**AIM OF THE TASK:**
Show each line in the items below that contains the word "there", copying the whole line.

**SOURCE MATERIAL:**
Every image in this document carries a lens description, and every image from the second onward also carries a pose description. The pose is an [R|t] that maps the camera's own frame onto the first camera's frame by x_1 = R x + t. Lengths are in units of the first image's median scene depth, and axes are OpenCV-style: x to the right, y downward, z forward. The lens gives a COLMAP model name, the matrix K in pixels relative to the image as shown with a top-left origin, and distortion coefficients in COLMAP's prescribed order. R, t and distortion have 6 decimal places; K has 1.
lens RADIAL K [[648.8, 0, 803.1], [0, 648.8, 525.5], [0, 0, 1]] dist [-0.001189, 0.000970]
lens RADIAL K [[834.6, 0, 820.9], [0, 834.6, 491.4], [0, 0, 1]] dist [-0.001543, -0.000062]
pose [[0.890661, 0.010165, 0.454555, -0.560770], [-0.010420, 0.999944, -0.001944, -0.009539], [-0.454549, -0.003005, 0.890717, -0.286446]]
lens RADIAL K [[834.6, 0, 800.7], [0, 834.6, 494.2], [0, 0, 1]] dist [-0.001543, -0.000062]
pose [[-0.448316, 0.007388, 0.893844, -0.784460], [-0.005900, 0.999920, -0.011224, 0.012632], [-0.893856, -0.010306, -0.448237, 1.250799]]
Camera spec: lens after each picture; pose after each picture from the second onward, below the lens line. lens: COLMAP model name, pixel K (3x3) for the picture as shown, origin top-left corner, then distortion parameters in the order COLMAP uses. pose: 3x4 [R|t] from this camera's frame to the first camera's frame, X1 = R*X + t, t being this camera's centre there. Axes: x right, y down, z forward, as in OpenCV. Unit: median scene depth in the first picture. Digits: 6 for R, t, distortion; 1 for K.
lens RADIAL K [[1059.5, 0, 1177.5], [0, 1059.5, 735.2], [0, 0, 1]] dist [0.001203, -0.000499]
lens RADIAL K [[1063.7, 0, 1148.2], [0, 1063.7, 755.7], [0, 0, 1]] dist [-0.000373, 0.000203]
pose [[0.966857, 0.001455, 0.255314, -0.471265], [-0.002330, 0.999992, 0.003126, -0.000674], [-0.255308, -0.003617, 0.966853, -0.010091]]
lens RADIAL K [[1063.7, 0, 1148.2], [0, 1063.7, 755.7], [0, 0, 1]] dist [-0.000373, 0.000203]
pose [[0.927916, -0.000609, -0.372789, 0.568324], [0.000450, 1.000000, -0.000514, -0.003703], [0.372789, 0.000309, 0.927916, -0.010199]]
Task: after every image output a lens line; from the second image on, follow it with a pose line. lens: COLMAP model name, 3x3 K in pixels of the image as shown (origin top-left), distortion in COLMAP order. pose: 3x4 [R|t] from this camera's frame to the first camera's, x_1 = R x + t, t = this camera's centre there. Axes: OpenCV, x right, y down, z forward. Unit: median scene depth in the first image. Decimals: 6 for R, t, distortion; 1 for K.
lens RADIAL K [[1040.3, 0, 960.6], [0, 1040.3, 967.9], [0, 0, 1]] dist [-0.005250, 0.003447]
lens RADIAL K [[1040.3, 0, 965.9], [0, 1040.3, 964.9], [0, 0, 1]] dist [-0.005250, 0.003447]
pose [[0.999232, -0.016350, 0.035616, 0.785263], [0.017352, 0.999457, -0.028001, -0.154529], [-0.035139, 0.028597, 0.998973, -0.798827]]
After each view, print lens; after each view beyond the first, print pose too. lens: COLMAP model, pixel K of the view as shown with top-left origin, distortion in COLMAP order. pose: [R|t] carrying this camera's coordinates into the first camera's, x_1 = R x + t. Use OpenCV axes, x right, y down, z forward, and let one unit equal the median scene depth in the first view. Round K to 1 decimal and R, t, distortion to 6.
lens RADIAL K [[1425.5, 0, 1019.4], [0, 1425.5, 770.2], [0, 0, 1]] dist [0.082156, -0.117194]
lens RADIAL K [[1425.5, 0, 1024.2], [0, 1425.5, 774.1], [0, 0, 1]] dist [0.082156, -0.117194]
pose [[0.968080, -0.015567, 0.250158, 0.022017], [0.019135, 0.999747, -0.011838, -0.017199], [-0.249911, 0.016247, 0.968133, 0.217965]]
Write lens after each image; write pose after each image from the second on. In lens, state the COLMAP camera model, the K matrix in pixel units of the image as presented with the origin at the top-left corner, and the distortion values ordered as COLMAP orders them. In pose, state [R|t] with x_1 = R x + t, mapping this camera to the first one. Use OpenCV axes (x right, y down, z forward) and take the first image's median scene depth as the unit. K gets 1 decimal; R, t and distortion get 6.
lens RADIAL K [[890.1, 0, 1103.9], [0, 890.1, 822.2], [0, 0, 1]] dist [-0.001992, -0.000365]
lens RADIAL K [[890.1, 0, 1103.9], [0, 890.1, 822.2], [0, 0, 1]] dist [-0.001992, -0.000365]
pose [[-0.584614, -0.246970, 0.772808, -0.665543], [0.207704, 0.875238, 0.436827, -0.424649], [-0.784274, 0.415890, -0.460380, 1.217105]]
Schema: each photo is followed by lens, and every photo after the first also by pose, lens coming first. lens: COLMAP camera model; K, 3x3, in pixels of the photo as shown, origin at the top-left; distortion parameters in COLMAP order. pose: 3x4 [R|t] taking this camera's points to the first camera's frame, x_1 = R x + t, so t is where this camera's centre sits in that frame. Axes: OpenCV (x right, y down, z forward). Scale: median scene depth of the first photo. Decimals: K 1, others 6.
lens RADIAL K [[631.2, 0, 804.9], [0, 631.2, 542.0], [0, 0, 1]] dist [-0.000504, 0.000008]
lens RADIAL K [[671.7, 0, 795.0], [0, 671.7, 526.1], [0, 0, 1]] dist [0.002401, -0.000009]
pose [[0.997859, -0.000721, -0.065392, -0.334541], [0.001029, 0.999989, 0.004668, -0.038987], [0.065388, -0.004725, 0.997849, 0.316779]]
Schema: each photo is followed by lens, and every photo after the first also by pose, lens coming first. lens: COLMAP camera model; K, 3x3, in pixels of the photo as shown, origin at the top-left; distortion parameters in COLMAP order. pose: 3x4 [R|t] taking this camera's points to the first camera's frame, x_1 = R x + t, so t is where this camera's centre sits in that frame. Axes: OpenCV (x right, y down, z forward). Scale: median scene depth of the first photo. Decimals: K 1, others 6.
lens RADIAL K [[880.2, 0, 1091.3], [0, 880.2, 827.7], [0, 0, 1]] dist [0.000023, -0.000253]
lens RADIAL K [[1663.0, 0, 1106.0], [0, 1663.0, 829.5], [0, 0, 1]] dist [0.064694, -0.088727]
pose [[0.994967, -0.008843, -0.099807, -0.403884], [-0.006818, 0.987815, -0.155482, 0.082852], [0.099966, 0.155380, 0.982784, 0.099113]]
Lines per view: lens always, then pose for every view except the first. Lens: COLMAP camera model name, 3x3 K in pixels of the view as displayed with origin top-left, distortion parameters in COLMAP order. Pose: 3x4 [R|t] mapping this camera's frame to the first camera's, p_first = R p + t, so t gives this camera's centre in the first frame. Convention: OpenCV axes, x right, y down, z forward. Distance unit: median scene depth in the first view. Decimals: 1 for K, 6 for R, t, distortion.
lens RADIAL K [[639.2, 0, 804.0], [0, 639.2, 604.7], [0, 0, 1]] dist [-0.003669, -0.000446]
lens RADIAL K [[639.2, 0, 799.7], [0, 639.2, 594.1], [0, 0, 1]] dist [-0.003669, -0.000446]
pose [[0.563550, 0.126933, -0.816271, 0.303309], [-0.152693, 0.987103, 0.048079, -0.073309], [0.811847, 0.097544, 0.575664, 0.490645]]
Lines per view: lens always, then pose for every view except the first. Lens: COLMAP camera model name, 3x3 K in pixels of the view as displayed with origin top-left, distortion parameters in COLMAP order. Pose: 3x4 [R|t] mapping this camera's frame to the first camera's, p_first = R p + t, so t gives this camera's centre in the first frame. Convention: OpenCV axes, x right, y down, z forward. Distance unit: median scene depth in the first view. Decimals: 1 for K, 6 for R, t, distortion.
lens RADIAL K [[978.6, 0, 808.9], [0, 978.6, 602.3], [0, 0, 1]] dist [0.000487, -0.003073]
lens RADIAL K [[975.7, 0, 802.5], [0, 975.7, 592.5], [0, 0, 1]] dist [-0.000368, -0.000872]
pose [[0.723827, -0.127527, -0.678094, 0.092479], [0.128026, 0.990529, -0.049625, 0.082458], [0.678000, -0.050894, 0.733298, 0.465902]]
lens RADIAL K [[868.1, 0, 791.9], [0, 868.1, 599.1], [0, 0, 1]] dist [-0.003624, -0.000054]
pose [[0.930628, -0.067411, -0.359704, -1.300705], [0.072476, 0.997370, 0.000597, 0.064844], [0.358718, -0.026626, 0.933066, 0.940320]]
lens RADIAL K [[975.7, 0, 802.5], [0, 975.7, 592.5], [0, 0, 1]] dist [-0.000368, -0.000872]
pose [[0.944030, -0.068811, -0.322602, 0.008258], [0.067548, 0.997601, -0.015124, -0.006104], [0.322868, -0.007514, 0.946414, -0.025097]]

**EXPECTED ANSWER:**
Camera spec: lens after each picture; pose after each picture from the second onward, below the lens line. lens: COLMAP model name, pixel K (3x3) for the picture as shown, origin top-left corner, then distortion parameters in the order COLMAP uses. pose: 3x4 [R|t] from this camera's frame to the first camera's frame, X1 = R*X + t, t being this camera's centre there. Axes: x right, y down, z forward, as in OpenCV. Unit: median scene depth in the first picture. Digits: 6 for R, t, distortion; 1 for K.
Task: after every image output a lens line; from the second image on, follow it with a pose line. lens: COLMAP model name, 3x3 K in pixels of the image as shown (origin top-left), distortion in COLMAP order. pose: 3x4 [R|t] from this camera's frame to the first camera's, x_1 = R x + t, t = this camera's centre there. Axes: OpenCV, x right, y down, z forward. Unit: median scene depth in the first image. Decimals: 6 for R, t, distortion; 1 for K.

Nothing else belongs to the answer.